Entries shown:
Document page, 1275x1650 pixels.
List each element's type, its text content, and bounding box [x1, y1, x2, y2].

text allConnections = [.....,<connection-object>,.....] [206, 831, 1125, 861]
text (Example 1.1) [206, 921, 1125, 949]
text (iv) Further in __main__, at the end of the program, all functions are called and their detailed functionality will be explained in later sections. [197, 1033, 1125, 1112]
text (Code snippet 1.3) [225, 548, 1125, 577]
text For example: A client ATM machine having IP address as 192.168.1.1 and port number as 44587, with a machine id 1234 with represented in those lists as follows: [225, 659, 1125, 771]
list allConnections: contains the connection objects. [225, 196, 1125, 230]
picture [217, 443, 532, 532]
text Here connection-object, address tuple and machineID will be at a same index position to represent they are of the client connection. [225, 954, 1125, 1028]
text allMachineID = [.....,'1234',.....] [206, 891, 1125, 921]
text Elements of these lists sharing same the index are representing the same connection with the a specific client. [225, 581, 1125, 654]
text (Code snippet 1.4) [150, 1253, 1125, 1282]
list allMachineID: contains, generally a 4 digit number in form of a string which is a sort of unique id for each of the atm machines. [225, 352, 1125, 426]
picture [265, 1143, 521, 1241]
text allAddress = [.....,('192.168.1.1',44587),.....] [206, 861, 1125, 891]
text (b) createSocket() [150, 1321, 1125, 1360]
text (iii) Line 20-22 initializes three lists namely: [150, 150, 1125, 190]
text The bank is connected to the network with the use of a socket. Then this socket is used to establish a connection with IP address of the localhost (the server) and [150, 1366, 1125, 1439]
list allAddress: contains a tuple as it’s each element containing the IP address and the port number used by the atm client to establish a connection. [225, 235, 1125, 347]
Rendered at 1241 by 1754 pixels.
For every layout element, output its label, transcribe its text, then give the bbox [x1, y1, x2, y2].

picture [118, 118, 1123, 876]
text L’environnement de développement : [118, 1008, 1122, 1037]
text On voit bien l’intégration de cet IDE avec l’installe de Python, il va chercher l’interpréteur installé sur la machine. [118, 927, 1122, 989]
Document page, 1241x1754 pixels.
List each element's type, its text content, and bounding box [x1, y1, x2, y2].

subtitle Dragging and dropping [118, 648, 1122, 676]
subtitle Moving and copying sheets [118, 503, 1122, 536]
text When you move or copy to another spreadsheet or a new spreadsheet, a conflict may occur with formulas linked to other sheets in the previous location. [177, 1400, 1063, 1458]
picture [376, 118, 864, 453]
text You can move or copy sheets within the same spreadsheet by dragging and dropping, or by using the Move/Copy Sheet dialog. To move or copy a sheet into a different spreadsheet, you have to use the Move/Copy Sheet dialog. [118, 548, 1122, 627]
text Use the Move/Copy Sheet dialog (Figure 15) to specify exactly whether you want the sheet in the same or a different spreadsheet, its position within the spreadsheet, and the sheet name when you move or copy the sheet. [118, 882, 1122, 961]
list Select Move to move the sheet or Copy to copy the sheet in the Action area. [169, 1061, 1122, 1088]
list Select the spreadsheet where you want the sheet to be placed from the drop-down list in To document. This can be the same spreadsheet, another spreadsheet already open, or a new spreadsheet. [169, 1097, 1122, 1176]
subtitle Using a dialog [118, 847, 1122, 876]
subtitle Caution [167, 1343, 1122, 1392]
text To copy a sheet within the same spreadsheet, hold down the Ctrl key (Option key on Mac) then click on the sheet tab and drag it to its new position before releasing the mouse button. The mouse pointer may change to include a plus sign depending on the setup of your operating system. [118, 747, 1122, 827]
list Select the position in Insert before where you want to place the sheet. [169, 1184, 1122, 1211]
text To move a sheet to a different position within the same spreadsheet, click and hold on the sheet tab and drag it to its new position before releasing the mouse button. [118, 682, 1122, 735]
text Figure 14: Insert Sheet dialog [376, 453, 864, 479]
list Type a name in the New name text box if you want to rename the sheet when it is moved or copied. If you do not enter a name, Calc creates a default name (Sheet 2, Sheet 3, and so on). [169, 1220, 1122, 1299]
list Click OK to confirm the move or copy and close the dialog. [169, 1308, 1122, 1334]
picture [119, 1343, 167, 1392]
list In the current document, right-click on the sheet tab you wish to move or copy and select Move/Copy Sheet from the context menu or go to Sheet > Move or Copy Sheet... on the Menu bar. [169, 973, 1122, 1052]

What to do: Extract every line of the data above and write each one out unchanged, keeping the original order.

Task result:
Document page, 1275x1650 pixels.
List each element's type, its text content, and bounding box [x1, y1, x2, y2].

text allConnections = [.....,<connection-object>,.....] [206, 831, 1125, 861]
text (Example 1.1) [206, 921, 1125, 949]
text (iv) Further in __main__, at the end of the program, all functions are called and their detailed functionality will be explained in later sections. [197, 1033, 1125, 1112]
text (Code snippet 1.3) [225, 548, 1125, 577]
text For example: A client ATM machine having IP address as 192.168.1.1 and port number as 44587, with a machine id 1234 with represented in those lists as follows: [225, 659, 1125, 771]
list allConnections: contains the connection objects. [225, 196, 1125, 230]
picture [217, 443, 532, 532]
text Here connection-object, address tuple and machineID will be at a same index position to represent they are of the client connection. [225, 954, 1125, 1028]
text allMachineID = [.....,'1234',.....] [206, 891, 1125, 921]
text Elements of these lists sharing same the index are representing the same connection with the a specific client. [225, 581, 1125, 654]
text (Code snippet 1.4) [150, 1253, 1125, 1282]
list allMachineID: contains, generally a 4 digit number in form of a string which is a sort of unique id for each of the atm machines. [225, 352, 1125, 426]
picture [265, 1143, 521, 1241]
text allAddress = [.....,('192.168.1.1',44587),.....] [206, 861, 1125, 891]
text (b) createSocket() [150, 1321, 1125, 1360]
text (iii) Line 20-22 initializes three lists namely: [150, 150, 1125, 190]
text The bank is connected to the network with the use of a socket. Then this socket is used to establish a connection with IP address of the localhost (the server) and [150, 1366, 1125, 1439]
list allAddress: contains a tuple as it’s each element containing the IP address and the port number used by the atm client to establish a connection. [225, 235, 1125, 347]
Rendered at 1241 by 1754 pixels.
For every layout element, output its label, transcribe its text, then give the bbox [x1, y1, x2, y2].

picture [118, 118, 1123, 876]
text L’environnement de développement : [118, 1008, 1122, 1037]
text On voit bien l’intégration de cet IDE avec l’installe de Python, il va chercher l’interpréteur installé sur la machine. [118, 927, 1122, 989]
Document page, 1241x1754 pixels.
List each element's type, its text content, and bounding box [x1, y1, x2, y2].

subtitle Dragging and dropping [118, 648, 1122, 676]
subtitle Moving and copying sheets [118, 503, 1122, 536]
text When you move or copy to another spreadsheet or a new spreadsheet, a conflict may occur with formulas linked to other sheets in the previous location. [177, 1400, 1063, 1458]
picture [376, 118, 864, 453]
text You can move or copy sheets within the same spreadsheet by dragging and dropping, or by using the Move/Copy Sheet dialog. To move or copy a sheet into a different spreadsheet, you have to use the Move/Copy Sheet dialog. [118, 548, 1122, 627]
text Use the Move/Copy Sheet dialog (Figure 15) to specify exactly whether you want the sheet in the same or a different spreadsheet, its position within the spreadsheet, and the sheet name when you move or copy the sheet. [118, 882, 1122, 961]
list Select Move to move the sheet or Copy to copy the sheet in the Action area. [169, 1061, 1122, 1088]
list Select the spreadsheet where you want the sheet to be placed from the drop-down list in To document. This can be the same spreadsheet, another spreadsheet already open, or a new spreadsheet. [169, 1097, 1122, 1176]
subtitle Using a dialog [118, 847, 1122, 876]
subtitle Caution [167, 1343, 1122, 1392]
text To copy a sheet within the same spreadsheet, hold down the Ctrl key (Option key on Mac) then click on the sheet tab and drag it to its new position before releasing the mouse button. The mouse pointer may change to include a plus sign depending on the setup of your operating system. [118, 747, 1122, 827]
list Select the position in Insert before where you want to place the sheet. [169, 1184, 1122, 1211]
text To move a sheet to a different position within the same spreadsheet, click and hold on the sheet tab and drag it to its new position before releasing the mouse button. [118, 682, 1122, 735]
text Figure 14: Insert Sheet dialog [376, 453, 864, 479]
list Type a name in the New name text box if you want to rename the sheet when it is moved or copied. If you do not enter a name, Calc creates a default name (Sheet 2, Sheet 3, and so on). [169, 1220, 1122, 1299]
list Click OK to confirm the move or copy and close the dialog. [169, 1308, 1122, 1334]
picture [119, 1343, 167, 1392]
list In the current document, right-click on the sheet tab you wish to move or copy and select Move/Copy Sheet from the context menu or go to Sheet > Move or Copy Sheet... on the Menu bar. [169, 973, 1122, 1052]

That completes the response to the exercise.